Autonome randalieren im Schanzenviertel während des G20 Gipfels. /Archiv
Autonome randalieren im Schanzenviertel während des G20 Gipfels. /Archiv

Die öffentliche Fahndung nach mehr als 100 mutmaßlichen G20-Gewalttätern ist auf Kritik gestoßen, verläuft aber erfolgreich.

shz.de von
02. Februar 2018, 19:33 Uhr

Hamburg | Die Hamburger Polizei will ihre Öffentlichkeitsfahndung nach Randalierern und Plünderern beim G20-Gipfel im Juli 2017 ausweiten. Es sei die Veröffentlichung von Fotos weiterer Tatverdächtiger geplant, sagte Polizeisprecher Timo Zill. In der Dimension werde die neue Fahndung etwa genauso viele Personen umfassen wie beim ersten Aufruf vom 18. Dezember. Damals hatte die Polizei Fotos von 107 unbekannten Tatverdächtigen auf ihrer Internetseite veröffentlicht. 23 wurden bislang identifiziert.

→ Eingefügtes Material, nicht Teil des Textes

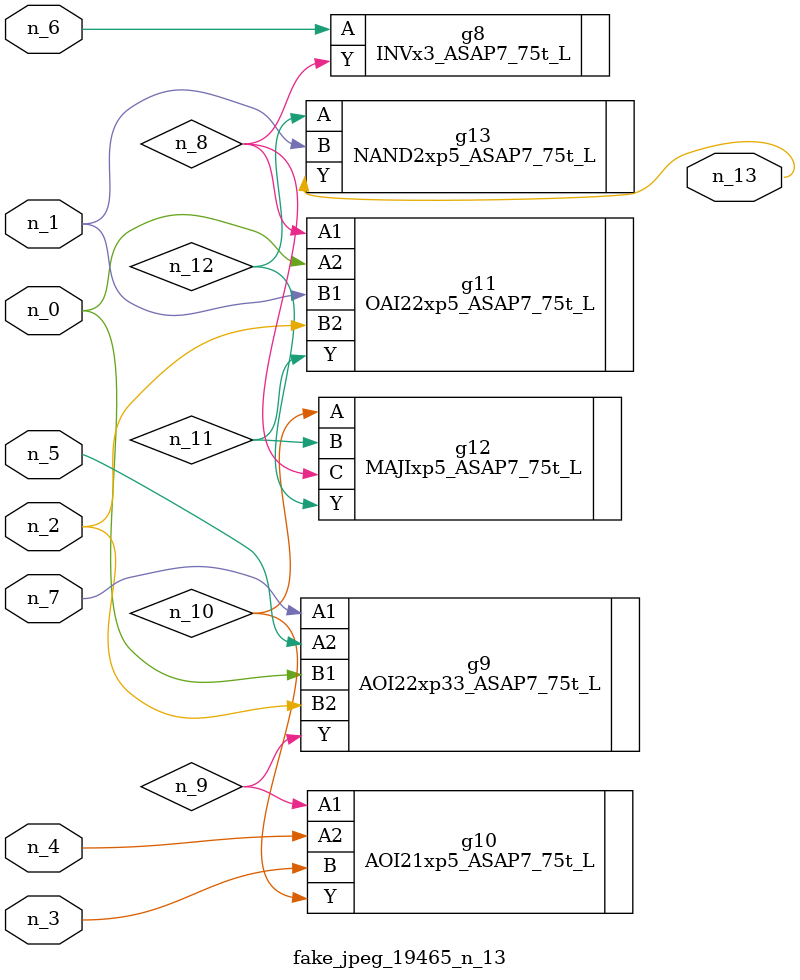
<source format=v>
module fake_jpeg_19465_n_13 (n_3, n_2, n_1, n_0, n_4, n_6, n_5, n_7, n_13);

input n_3;
input n_2;
input n_1;
input n_0;
input n_4;
input n_6;
input n_5;
input n_7;

output n_13;

wire n_11;
wire n_10;
wire n_12;
wire n_8;
wire n_9;

INVx3_ASAP7_75t_L g8 ( 
.A(n_6),
.Y(n_8)
);

AOI22xp33_ASAP7_75t_L g9 ( 
.A1(n_7),
.A2(n_5),
.B1(n_0),
.B2(n_2),
.Y(n_9)
);

AOI21xp5_ASAP7_75t_L g10 ( 
.A1(n_9),
.A2(n_4),
.B(n_3),
.Y(n_10)
);

MAJIxp5_ASAP7_75t_L g12 ( 
.A(n_10),
.B(n_11),
.C(n_8),
.Y(n_12)
);

OAI22xp5_ASAP7_75t_L g11 ( 
.A1(n_8),
.A2(n_0),
.B1(n_1),
.B2(n_2),
.Y(n_11)
);

NAND2xp5_ASAP7_75t_L g13 ( 
.A(n_12),
.B(n_1),
.Y(n_13)
);


endmodule
</source>
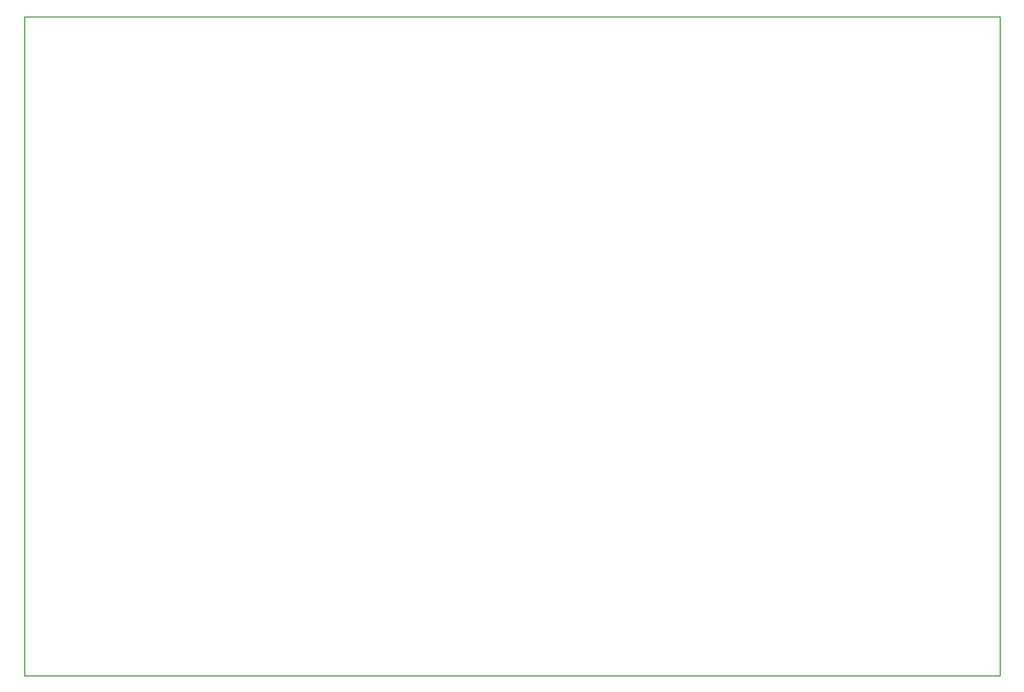
<source format=gbr>
%TF.GenerationSoftware,KiCad,Pcbnew,8.0.1*%
%TF.CreationDate,2024-06-09T01:41:57+01:00*%
%TF.ProjectId,tim011_video_fix,74696d30-3131-45f7-9669-64656f5f6669,rev?*%
%TF.SameCoordinates,Original*%
%TF.FileFunction,Profile,NP*%
%FSLAX46Y46*%
G04 Gerber Fmt 4.6, Leading zero omitted, Abs format (unit mm)*
G04 Created by KiCad (PCBNEW 8.0.1) date 2024-06-09 01:41:57*
%MOMM*%
%LPD*%
G01*
G04 APERTURE LIST*
%TA.AperFunction,Profile*%
%ADD10C,0.050000*%
%TD*%
G04 APERTURE END LIST*
D10*
X54850000Y-58450000D02*
X139750000Y-58450000D01*
X139750000Y-115850000D01*
X54850000Y-115850000D01*
X54850000Y-58450000D01*
M02*

</source>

Gesucht werden soll künftig auch im Ausland. Zu den Einzelheiten konnte Zill noch keine Angaben machen. Auf der Internetseite der Hamburger Polizei sind die Hinweise bereits auch in Englisch zu lesen. Innensenator Andy Grote (SPD) sagte dem „Hamburger Abendblatt“: „Wir arbeiten derzeit daran, mit entsprechendem Bildmaterial auch im europäischen Ausland öffentlich zu fahnden.“ Mit der Aktion betrete man „Neuland“. Die Fahndungsbilder sollen etwa in Spanien und Italien verbreitet werden, so Grote. Aus diesen Ländern seien besonders viele militante Linksextremisten zum G20-Gipfel nach Hamburg gereist.

Der Innensenator verteidigte die Veröffentlichung der Bilder.„Erstmals können sich Täter noch Monate nach Krawallen nicht sicher fühlen“, sagte Grote. Zwischen dem 6. und 8. Juli war es vor allem im Hamburger Schanzenviertel zu gewalttätigen Ausschreitungen, Angriffen auf die Polizei und zur Plünderung von Geschäften gekommen. Insgesamt gibt es nach Polizeiangaben etwa 3000 Ermittlungsverfahren. An der Öffentlichkeitsfahndung hatte es vor allem von der Partei Die Linke Kritik gegeben. Die Bundestagsabgeordnete Ulla Jelpke hatte von „Steckbriefen wie zu Zeiten der RAF-Hysterie“ gesprochen.